Maner, sıvama izlerinin yapıların mimarisi ve nasıl yapıldığı hakkında da ciddi bilgiler sunduğuna işaret ederek, "Sıvaların birkaç kat olduğunu fark ettik. Ayrıca bir el izinin katını kaldırdıktan sonra da tekrar altında el izlerinin olduğunu fark ettik. Günümüzde de birçok köy evinde hala sıvama izleri duvarlarda görülmektedir." diye konuştu.

Anadolu'da Neolotik Çağ'dan itibaren el baskılarının olduğunu ifade eden Maner, bunun uğur, nazar ya da ailenin simgesi olarak kullanıldığını dile getirdi.

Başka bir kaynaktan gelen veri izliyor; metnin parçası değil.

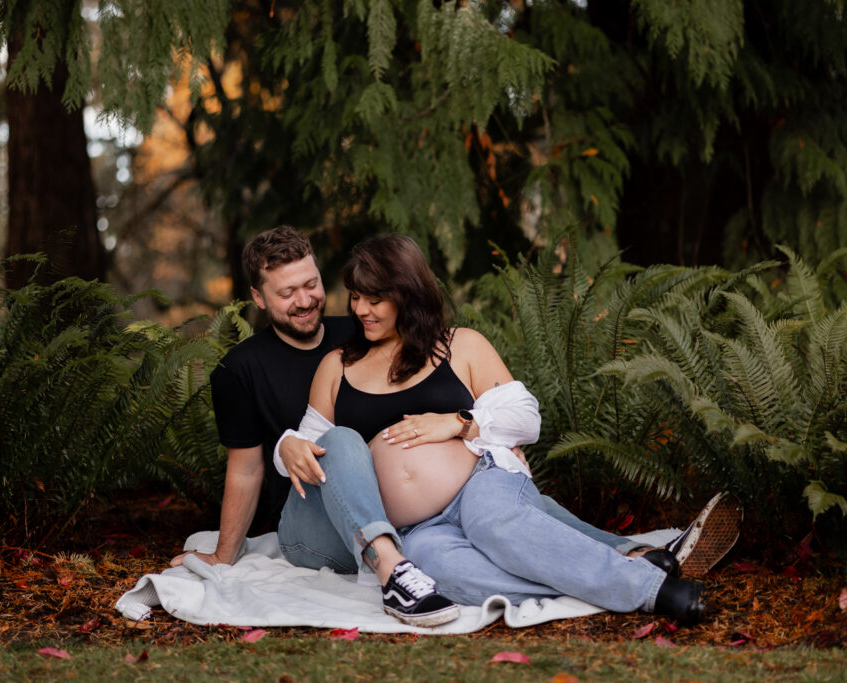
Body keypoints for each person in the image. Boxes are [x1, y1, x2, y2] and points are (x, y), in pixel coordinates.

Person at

"8 el baskısı ve sıvama izi var"

Maner, sıvaların yapıların harç analizi ve nasıl bir mimariye sahip olduğuyla ilgili bilgiler verdiğini söyledi.

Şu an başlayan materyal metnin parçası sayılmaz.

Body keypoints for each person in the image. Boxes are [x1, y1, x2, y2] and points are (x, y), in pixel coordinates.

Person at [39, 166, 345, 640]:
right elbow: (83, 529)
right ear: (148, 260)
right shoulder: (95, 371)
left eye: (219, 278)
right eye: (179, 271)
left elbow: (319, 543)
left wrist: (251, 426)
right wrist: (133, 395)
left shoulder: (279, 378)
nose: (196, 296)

Sıvaları kaldırdıklarında kireç tabakalara rastladıklarını, o dönemlerde de bugün olduğu gibi kirecin evlere akrep, böcek gibi haşerelerin girmesini önlemek amacıyla kullanılmış olabileceğini aktaran Doç. Dr. Maner, şöyle devam etti:

"El izlerinin Türkiye'de o döneme ait tek olduğunu söyleyebiliriz. Dolayısıyla ziyaretçilerin buraya gelmesini ümit ediyoruz. Ziyaretçiler 3 bin 900 yıl evvel yaşamış insanların el izlerini görebilir. 8 el baskısı ve sıvama izleri var. Sıvama işlemini çömelerek ve tutunarak yaptıklarını anlıyoruz. Dolayısıyla mekanda bütün sıvama hareketlerini anlayıp yeniden canlandırabiliyoruz. Bu da bize o dönemi ve insanları daha yakın hale getiriyor. Arkeoloji çok soyut bir meslek, kalıntılardan medeniyetleri yeniden canlandırmaya çalışıyoruz. Bu tip buluntular ülkemize hayırlı olsun, kültür mirasımız için çok değerli bir katkı."

"Burası Karum merkezleriyle bağlantı içerisindeydi"

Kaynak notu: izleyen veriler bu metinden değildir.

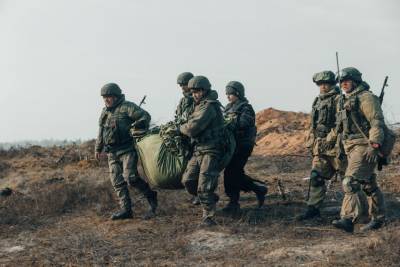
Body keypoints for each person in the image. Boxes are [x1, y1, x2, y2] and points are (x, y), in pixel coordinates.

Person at [332, 67, 386, 233]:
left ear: (355, 81)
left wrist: (375, 143)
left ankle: (349, 219)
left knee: (350, 181)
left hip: (364, 145)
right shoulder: (343, 100)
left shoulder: (366, 98)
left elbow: (376, 121)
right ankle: (378, 219)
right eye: (341, 82)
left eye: (347, 81)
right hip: (350, 146)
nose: (343, 84)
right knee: (368, 184)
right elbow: (340, 127)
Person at [95, 83, 158, 220]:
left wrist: (136, 125)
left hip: (127, 149)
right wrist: (98, 148)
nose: (106, 100)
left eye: (109, 97)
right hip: (112, 152)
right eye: (104, 97)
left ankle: (151, 196)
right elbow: (101, 131)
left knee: (131, 177)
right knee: (117, 181)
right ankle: (126, 210)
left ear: (116, 96)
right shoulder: (105, 112)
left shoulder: (127, 107)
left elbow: (144, 116)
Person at [297, 71, 346, 221]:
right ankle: (313, 209)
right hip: (320, 145)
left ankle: (357, 211)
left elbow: (341, 124)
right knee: (316, 177)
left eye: (326, 84)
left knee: (349, 180)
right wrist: (311, 141)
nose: (323, 87)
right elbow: (314, 124)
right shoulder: (317, 100)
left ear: (332, 84)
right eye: (320, 84)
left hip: (337, 146)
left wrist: (332, 139)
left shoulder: (340, 99)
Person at [179, 76, 224, 227]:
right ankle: (211, 198)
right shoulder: (199, 106)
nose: (195, 95)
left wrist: (181, 128)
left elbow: (192, 128)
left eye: (197, 91)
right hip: (199, 149)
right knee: (188, 180)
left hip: (211, 149)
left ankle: (208, 217)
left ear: (205, 90)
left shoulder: (209, 106)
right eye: (193, 92)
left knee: (204, 186)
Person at [222, 81, 267, 213]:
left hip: (242, 146)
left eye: (230, 94)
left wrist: (229, 122)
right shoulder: (227, 108)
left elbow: (243, 123)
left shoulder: (246, 108)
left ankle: (234, 202)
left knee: (231, 173)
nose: (228, 97)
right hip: (231, 146)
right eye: (227, 94)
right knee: (234, 173)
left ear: (238, 93)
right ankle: (258, 189)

Koloni Çağı döneminde Acem Höyük, Kültepe, Hattuşa gibi yerlerin büyük ticaret merkezleri olduğu bilgisini paylaşan Maner, "Bir tanesi de burada Kızılırmak kenarında Kayalıpınar. O dönemde Karum Samuha olarak bilinen bir yerdi. Ayrıca nehir ticaretiyle de zenginleşen tüccarların yaşadığı bir merkezdi. Dolayısıyla burada aslında varlıklı insanların yaşadığını varsayabiliriz. Evler büyük, duvarlar kalın ve bu izler bize o dönemdeki insanlar hakkında ciddi bilgiler veriyor. Kültepe, Hattuşa, Acem Höyük gibi önemli Karum merkezleriyle bağlantı içerisindeydi burası." ifadesini kullandı.

"Büyüklüğü itibarıyla el izinin erkeğe ait olduğunu tahmin ediyoruz"

Kazı alanında görevli uzman restoratör Aleyna Yaşar da rastladıkları el izlerine ilişkin bilgi verdi.

İzleri ilk etapta konsolide edip kaldırmayı planladıklarını belirten Yaşar, "İç kısımda kalan cephemizi güney ve doğu duvarı olarak isimlendirdik. Bunlarda 8 kaldırma işlemi gerçekleştirdik. Bunlar yüzeyde gökkuşağı buluntusu şeklinde sıvama hareketi yapılarak yapılmış izler. Sıva yapan kişinin elinin açılma izlerini keşfettik. Buluntulardan bir kısmını ise kazı deposuna kaldırılıp konsolide işlemi yaptık. Bulunan el izinin büyüklüğü itibariyle erkeğe ait olduğunu tahmin ediyoruz." şeklinde konuştu.